■ YOUR TASK ■
Scan the records below, and wherever a line has the word "position", pull it out.

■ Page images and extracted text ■
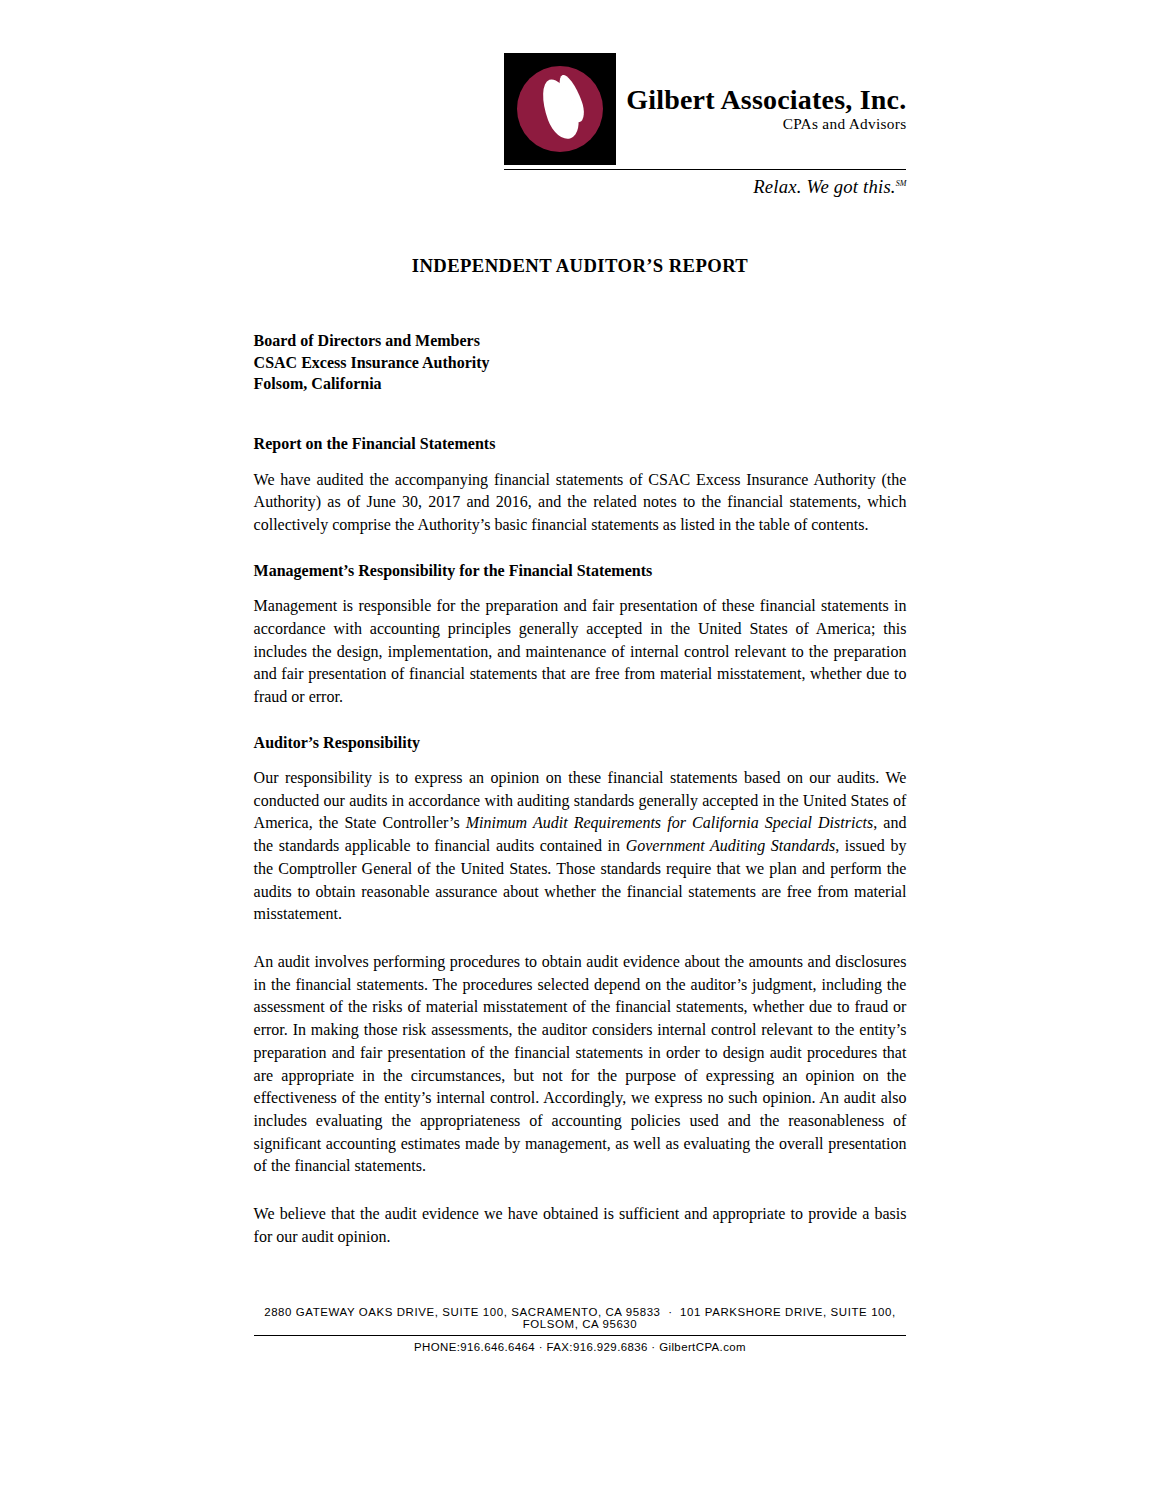Gilbert Associates, Inc.
CPAs and Advisors
Relax. We got this.SM
INDEPENDENT AUDITOR’S REPORT
Board of Directors and Members
CSAC Excess Insurance Authority
Folsom, California
Report on the Financial Statements
We have audited the accompanying financial statements of CSAC Excess Insurance Authority (the Authority) as of June 30, 2017 and 2016, and the related notes to the financial statements, which collectively comprise the Authority’s basic financial statements as listed in the table of contents.
Management’s Responsibility for the Financial Statements
Management is responsible for the preparation and fair presentation of these financial statements in accordance with accounting principles generally accepted in the United States of America; this includes the design, implementation, and maintenance of internal control relevant to the preparation and fair presentation of financial statements that are free from material misstatement, whether due to fraud or error.
Auditor’s Responsibility
Our responsibility is to express an opinion on these financial statements based on our audits. We conducted our audits in accordance with auditing standards generally accepted in the United States of America, the State Controller’s Minimum Audit Requirements for California Special Districts, and the standards applicable to financial audits contained in Government Auditing Standards, issued by the Comptroller General of the United States. Those standards require that we plan and perform the audits to obtain reasonable assurance about whether the financial statements are free from material misstatement.
An audit involves performing procedures to obtain audit evidence about the amounts and disclosures in the financial statements. The procedures selected depend on the auditor’s judgment, including the assessment of the risks of material misstatement of the financial statements, whether due to fraud or error. In making those risk assessments, the auditor considers internal control relevant to the entity’s preparation and fair presentation of the financial statements in order to design audit procedures that are appropriate in the circumstances, but not for the purpose of expressing an opinion on the effectiveness of the entity’s internal control. Accordingly, we express no such opinion. An audit also includes evaluating the appropriateness of accounting policies used and the reasonableness of significant accounting estimates made by management, as well as evaluating the overall presentation of the financial statements.
We believe that the audit evidence we have obtained is sufficient and appropriate to provide a basis for our audit opinion.
2880 GATEWAY OAKS DRIVE, SUITE 100, SACRAMENTO, CA 95833 · 101 PARKSHORE DRIVE, SUITE 100, FOLSOM, CA 95630
PHONE:916.646.6464 · FAX:916.929.6836 · GilbertCPA.com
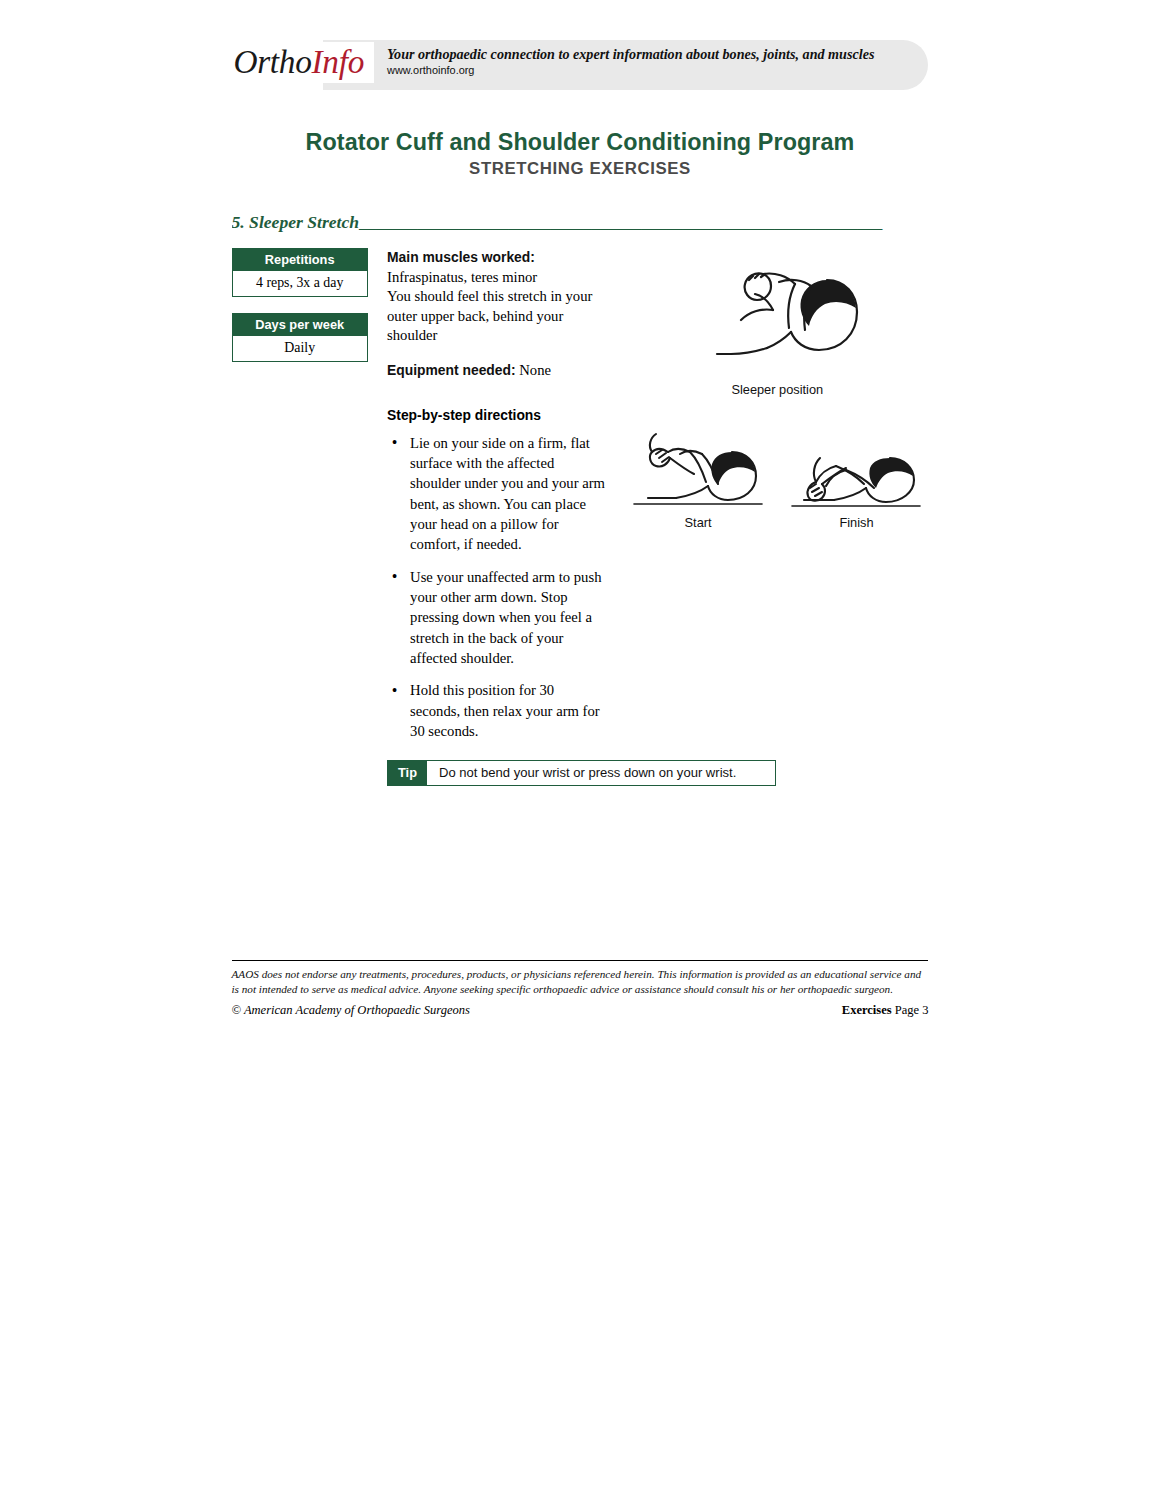Ortho Info
Your orthopaedic connection to expert information about bones, joints, and muscles
www.orthoinfo.org
Rotator Cuff and Shoulder Conditioning Program
STRETCHING EXERCISES
5. Sleeper Stretch_______________________________________________________________
Sleeper position
Start
Finish
Repetitions
4 reps, 3x a day
Days per week
Daily
Main muscles worked: Infraspinatus, teres minor
You should feel this stretch in your outer upper back, behind your shoulder
Equipment needed: None
Step-by-step directions
Lie on your side on a firm, flat surface with the affected shoulder under you and your arm bent, as shown. You can place your head on a pillow for comfort, if needed.
Use your unaffected arm to push your other arm down. Stop pressing down when you feel a stretch in the back of your affected shoulder.
Hold this position for 30 seconds, then relax your arm for 30 seconds.
Tip
Do not bend your wrist or press down on your wrist.
AAOS does not endorse any treatments, procedures, products, or physicians referenced herein. This information is provided as an educational service and is not intended to serve as medical advice. Anyone seeking specific orthopaedic advice or assistance should consult his or her orthopaedic surgeon.
© American Academy of Orthopaedic Surgeons
Exercises Page 3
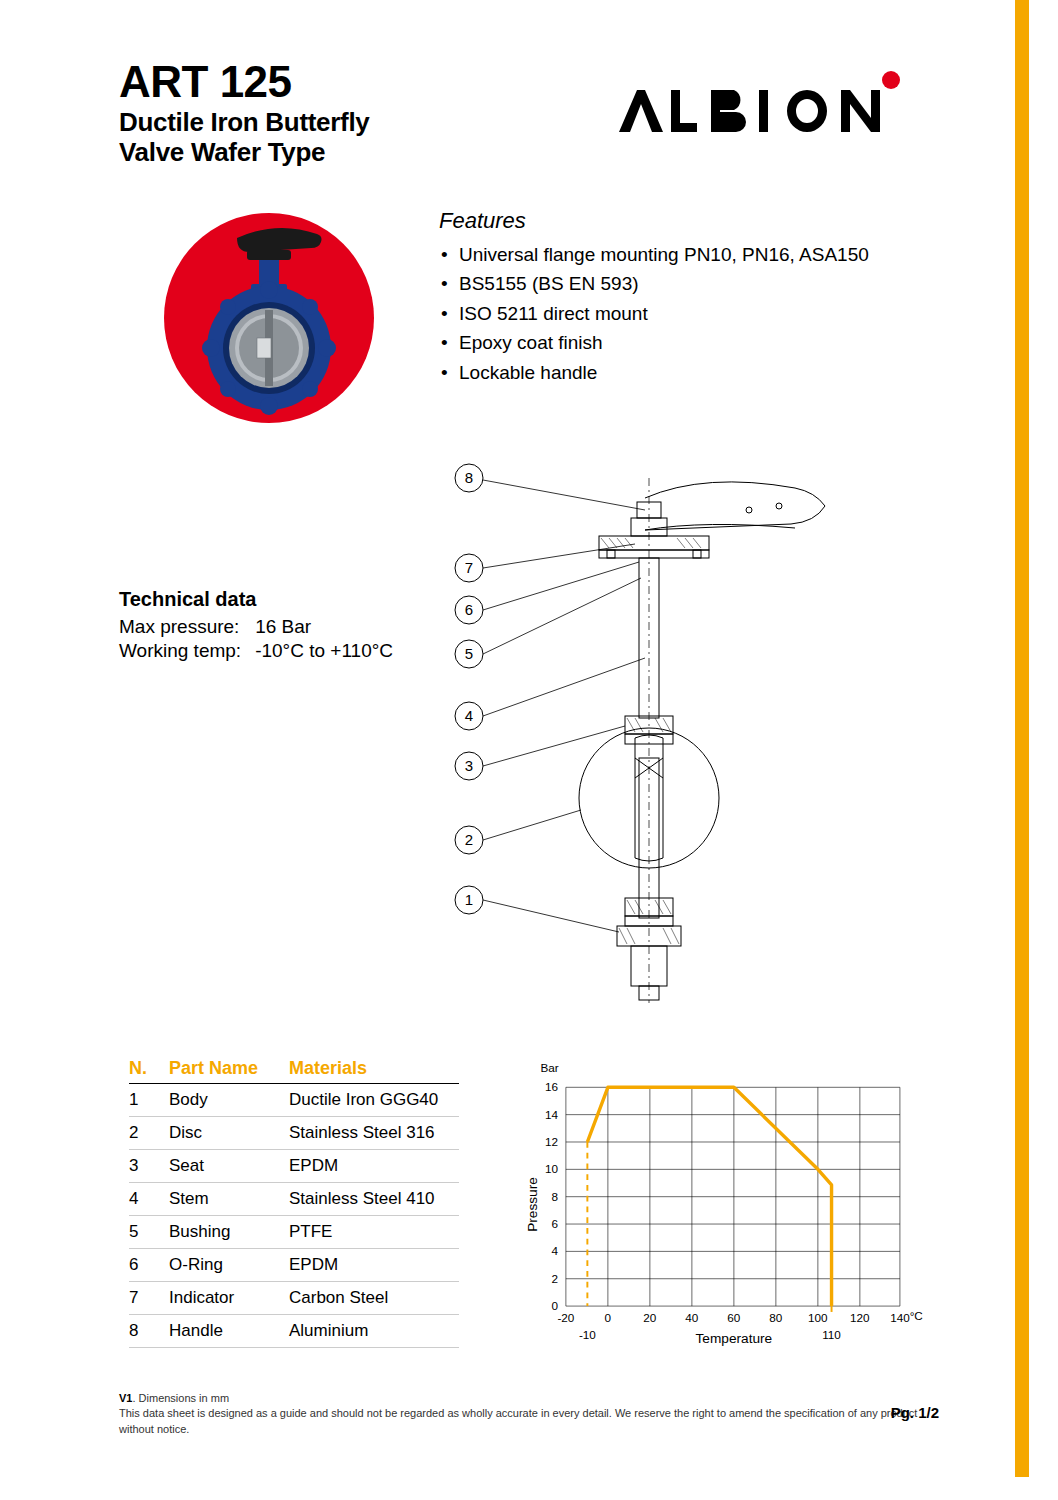ART 125
Ductile Iron Butterfly
Valve Wafer Type
Features
Universal flange mounting PN10, PN16, ASA150
BS5155 (BS EN 593)
ISO 5211 direct mount
Epoxy coat finish
Lockable handle
Technical data
| Max pressure: | 16 Bar |
| Working temp: | -10°C to +110°C |
8 7 6 5 4 3 2 1
| N. | Part Name | Materials |
| --- | --- | --- |
| 1 | Body | Ductile Iron GGG40 |
| 2 | Disc | Stainless Steel 316 |
| 3 | Seat | EPDM |
| 4 | Stem | Stainless Steel 410 |
| 5 | Bushing | PTFE |
| 6 | O-Ring | EPDM |
| 7 | Indicator | Carbon Steel |
| 8 | Handle | Aluminium |
Bar °C 16 14 12 10 8 6 4 2 0 -20 0 20 40 60 80 100 120 140 -10 110 Pressure Temperature
V1. Dimensions in mm
This data sheet is designed as a guide and should not be regarded as wholly accurate in every detail. We reserve the right to amend the specification of any product without notice.
Pg. 1/2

■ RESPONSE BOX ■
Sleeper position
Hold this position for 30 seconds, then relax your arm for 30 seconds.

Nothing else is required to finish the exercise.